§ **Assigned task**
Reproduce the records below exactly; no pictures.

[Start of section]

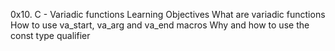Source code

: 0x10. C - Variadic functions
Learning Objectives
What are variadic functions
How to use va_start, va_arg and va_end macros
Why and how to use the const type qualifier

[End of section]

§ **Your response**
Source code

: 0x10. C - Variadic functions
Learning Objectives
What are variadic functions
How to use va_start, va_arg and va_end macros
Why and how to use the const type qualifier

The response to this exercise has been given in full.